Please repeat exactly the lines below from the one containing "Τα πιο πρόσφατα" down to the one containing "Biroul de informatii", both included, and nothing else.
········
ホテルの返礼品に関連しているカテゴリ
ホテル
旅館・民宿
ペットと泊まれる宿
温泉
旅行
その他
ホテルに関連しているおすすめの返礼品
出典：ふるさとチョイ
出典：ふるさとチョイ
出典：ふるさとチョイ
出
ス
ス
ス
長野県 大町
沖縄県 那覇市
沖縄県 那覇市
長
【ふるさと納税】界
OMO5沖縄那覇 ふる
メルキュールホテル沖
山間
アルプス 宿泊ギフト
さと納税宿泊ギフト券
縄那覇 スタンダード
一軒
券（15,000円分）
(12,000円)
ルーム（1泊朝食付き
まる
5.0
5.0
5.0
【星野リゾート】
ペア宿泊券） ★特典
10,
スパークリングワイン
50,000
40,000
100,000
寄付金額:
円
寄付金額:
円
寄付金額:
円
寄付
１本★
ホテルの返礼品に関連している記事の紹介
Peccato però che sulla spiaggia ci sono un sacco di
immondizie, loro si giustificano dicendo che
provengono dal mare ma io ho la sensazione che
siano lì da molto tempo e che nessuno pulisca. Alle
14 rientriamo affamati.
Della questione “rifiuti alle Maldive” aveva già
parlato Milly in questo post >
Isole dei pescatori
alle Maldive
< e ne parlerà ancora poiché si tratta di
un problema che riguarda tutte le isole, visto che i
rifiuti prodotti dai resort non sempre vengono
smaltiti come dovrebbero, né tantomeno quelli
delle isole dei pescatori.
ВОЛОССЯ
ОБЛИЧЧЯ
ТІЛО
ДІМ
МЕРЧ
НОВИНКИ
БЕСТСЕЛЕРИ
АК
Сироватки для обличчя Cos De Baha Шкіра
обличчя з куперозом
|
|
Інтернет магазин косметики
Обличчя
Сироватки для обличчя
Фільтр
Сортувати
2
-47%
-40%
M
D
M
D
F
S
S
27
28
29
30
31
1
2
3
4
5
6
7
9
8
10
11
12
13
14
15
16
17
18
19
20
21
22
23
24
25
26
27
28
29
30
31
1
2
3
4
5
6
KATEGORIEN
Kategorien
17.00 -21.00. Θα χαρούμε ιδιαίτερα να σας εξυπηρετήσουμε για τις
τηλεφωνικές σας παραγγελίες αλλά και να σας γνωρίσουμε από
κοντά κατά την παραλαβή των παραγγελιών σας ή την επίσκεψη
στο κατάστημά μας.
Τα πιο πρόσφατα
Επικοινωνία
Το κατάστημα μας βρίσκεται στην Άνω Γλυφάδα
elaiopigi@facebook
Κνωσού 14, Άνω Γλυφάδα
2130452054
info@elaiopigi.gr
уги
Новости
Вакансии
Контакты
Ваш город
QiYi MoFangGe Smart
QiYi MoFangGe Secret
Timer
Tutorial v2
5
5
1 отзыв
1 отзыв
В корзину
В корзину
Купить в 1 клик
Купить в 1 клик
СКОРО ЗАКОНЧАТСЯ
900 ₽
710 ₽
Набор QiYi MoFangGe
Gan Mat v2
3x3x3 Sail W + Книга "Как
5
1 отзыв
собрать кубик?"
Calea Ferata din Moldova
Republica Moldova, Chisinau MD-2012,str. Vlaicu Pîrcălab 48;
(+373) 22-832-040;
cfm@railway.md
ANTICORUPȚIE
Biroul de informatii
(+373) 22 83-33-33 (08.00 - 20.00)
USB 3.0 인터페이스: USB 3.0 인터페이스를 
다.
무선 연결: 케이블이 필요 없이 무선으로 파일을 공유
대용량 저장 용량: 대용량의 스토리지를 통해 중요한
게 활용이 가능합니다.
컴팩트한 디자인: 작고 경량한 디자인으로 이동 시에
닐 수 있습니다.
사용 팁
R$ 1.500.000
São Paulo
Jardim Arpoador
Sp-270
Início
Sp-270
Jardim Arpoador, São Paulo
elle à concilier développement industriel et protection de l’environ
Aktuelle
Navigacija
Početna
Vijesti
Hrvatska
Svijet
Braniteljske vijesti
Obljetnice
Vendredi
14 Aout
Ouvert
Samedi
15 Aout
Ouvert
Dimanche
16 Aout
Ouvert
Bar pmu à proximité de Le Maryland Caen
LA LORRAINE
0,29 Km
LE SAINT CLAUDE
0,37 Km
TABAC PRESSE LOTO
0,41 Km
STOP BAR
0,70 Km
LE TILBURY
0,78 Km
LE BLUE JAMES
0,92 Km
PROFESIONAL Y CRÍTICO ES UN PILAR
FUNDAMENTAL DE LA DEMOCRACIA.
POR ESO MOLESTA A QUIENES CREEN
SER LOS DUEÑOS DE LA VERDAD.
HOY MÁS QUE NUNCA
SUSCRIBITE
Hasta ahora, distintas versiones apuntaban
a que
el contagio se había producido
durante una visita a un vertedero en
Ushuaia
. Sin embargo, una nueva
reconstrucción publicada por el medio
········
__Response area__:
Τα πιο πρόσφατα
Επικοινωνία
Το κατάστημα μας βρίσκεται στην Άνω Γλυφάδα
elaiopigi@facebook
Κνωσού 14, Άνω Γλυφάδα
2130452054
info@elaiopigi.gr
уги
Новости
Вакансии
Контакты
Ваш город
QiYi MoFangGe Smart
QiYi MoFangGe Secret
Timer
Tutorial v2
5
5
1 отзыв
1 отзыв
В корзину
В корзину
Купить в 1 клик
Купить в 1 клик
СКОРО ЗАКОНЧАТСЯ
900 ₽
710 ₽
Набор QiYi MoFangGe
Gan Mat v2
3x3x3 Sail W + Книга "Как
5
1 отзыв
собрать кубик?"
Calea Ferata din Moldova
Republica Moldova, Chisinau MD-2012,str. Vlaicu Pîrcălab 48;
(+373) 22-832-040;
cfm@railway.md
ANTICORUPȚIE
Biroul de informatii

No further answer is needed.